LIИEにメッセージが入っていた。送信相手は「東條麦彦」である。
――何であいつ俺のアドレス知ってんだよ。
ともかくも開いてみる。
「おまえ、筆坂紅子と一緒に図書館へなんぞ行って大丈夫なのかの🤪
初めて図書館へ行くという設定なのに図書カードはどうするんじゃい😁
ま、それを誤魔化すのは簡単かもしれんがな、
筆坂紅子はどうなるかの?ww
図書カードを作るためには、身分証明書が必要ぞい💩
つまりは学生証じゃなw
筆坂紅子は持って来とるかの?💩
あと、鈴宮蘭なら今、菊花の部屋におるぞい🤪
色々と愉しい光景が見られるんじゃないかのうwww😂」
図書カードの件は確かに気にかかった。だが、「上原いちご」の学生証を一冴は持っている。寮の住所を書けば、新しい図書カードを作ることもできるだろう。
だが、そんなことより気になることがある。
――蘭先輩が菊花の部屋に?
なぜいるのだろう。
それを考えると、胸騒ぎがした。
あれだけ蘭を避けていたのに、部屋に上げたのか。
昨晩は、つきあえないと蘭に言うことでさえ菊花は渋った。それは――なぜだ。
そうでなくとも麦彦のことである。
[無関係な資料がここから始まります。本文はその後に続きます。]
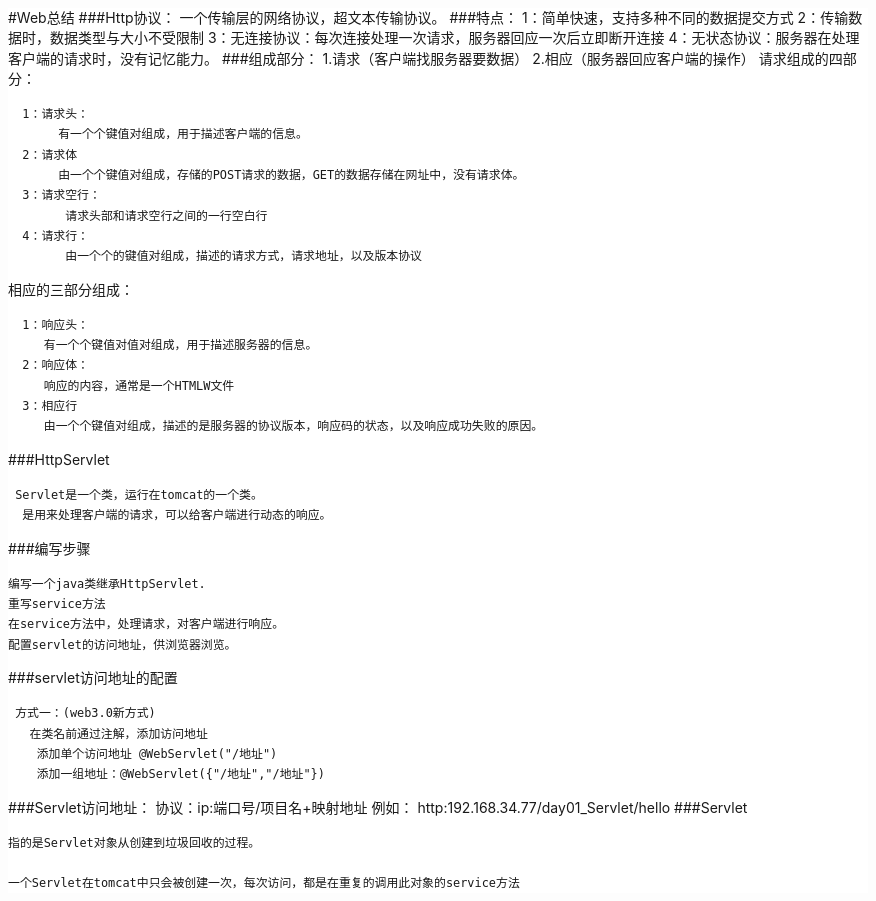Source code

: #Web总结
###Http协议：
   一个传输层的网络协议，超文本传输协议。
###特点：
      1：简单快速，支持多种不同的数据提交方式
	  2：传输数据时，数据类型与大小不受限制
      3：无连接协议：每次连接处理一次请求，服务器回应一次后立即断开连接
      4：无状态协议：服务器在处理客户端的请求时，没有记忆能力。
###组成部分：
        1.请求（客户端找服务器要数据）
		2.相应（服务器回应客户端的操作）
请求组成的四部分：

      1：请求头：
           有一个个键值对组成，用于描述客户端的信息。
	  2：请求体
           由一个个键值对组成，存储的POST请求的数据，GET的数据存储在网址中，没有请求体。
	  3：请求空行：
	 		请求头部和请求空行之间的一行空白行
      4：请求行：
            由一个个的键值对组成，描述的请求方式，请求地址，以及版本协议
相应的三部分组成：
	
	  1：响应头： 
         有一个个键值对值对组成，用于描述服务器的信息。
	  2：响应体：
		 响应的内容，通常是一个HTMLW文件
      3：相应行
		 由一个个键值对组成，描述的是服务器的协议版本，响应码的状态，以及响应成功失败的原因。
###HttpServlet
    
     Servlet是一个类，运行在tomcat的一个类。
      是用来处理客户端的请求，可以给客户端进行动态的响应。
###编写步骤
	
	编写一个java类继承HttpServlet. 
    重写service方法
    在service方法中，处理请求，对客户端进行响应。
    配置servlet的访问地址，供浏览器浏览。
###servlet访问地址的配置
   
     方式一：(web3.0新方式)
       在类名前通过注解，添加访问地址
        添加单个访问地址 @WebServlet("/地址")
		添加一组地址：@WebServlet({"/地址","/地址"})
###Servlet访问地址：
        协议：ip:端口号/项目名+映射地址
           例如：
           http:192.168.34.77/day01_Servlet/hello
###Servlet
	
	指的是Servlet对象从创建到垃圾回收的过程。
	
	一个Servlet在tomcat中只会被创建一次，每次访问，都是在重复的调用此对象的service方法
ろくでもないことを考えているに違いない。
そんな一冴の様子を紅子は気にかける。
「どうしたの、いちごちゃん?」
「いや――別に。」
気にかかりだしたら、居ても立ってもいられない。
とりあえず、言葉を選んで説明する。
「あの――今、知り合いのお爺さんからメッセージが来たんだけどさ――図書カードを作るためには、学生証が必要なんだって。――紅子ちゃん、持ってる?」
紅子は少し考え、困ったような顔となる。
「あー、持ってない。」
「そう。」
「いちごちゃんは?」
「持ってるよ? 校則だもん。」
紅子はさらに困った顔をする。
「うーん、じゃあ、どうしよ? 図書館で本借りるかもしれないし――一旦、戻って、取りに帰った方がいいかな?」
「まあ、そっちのほうが間違いはないよね。」
「そっか――」
「幸い、学校からまだあんま離れてないし、一旦戻ろうか。」
うん――と紅子はうなづく。
それから、二人で元来た道を戻りだした。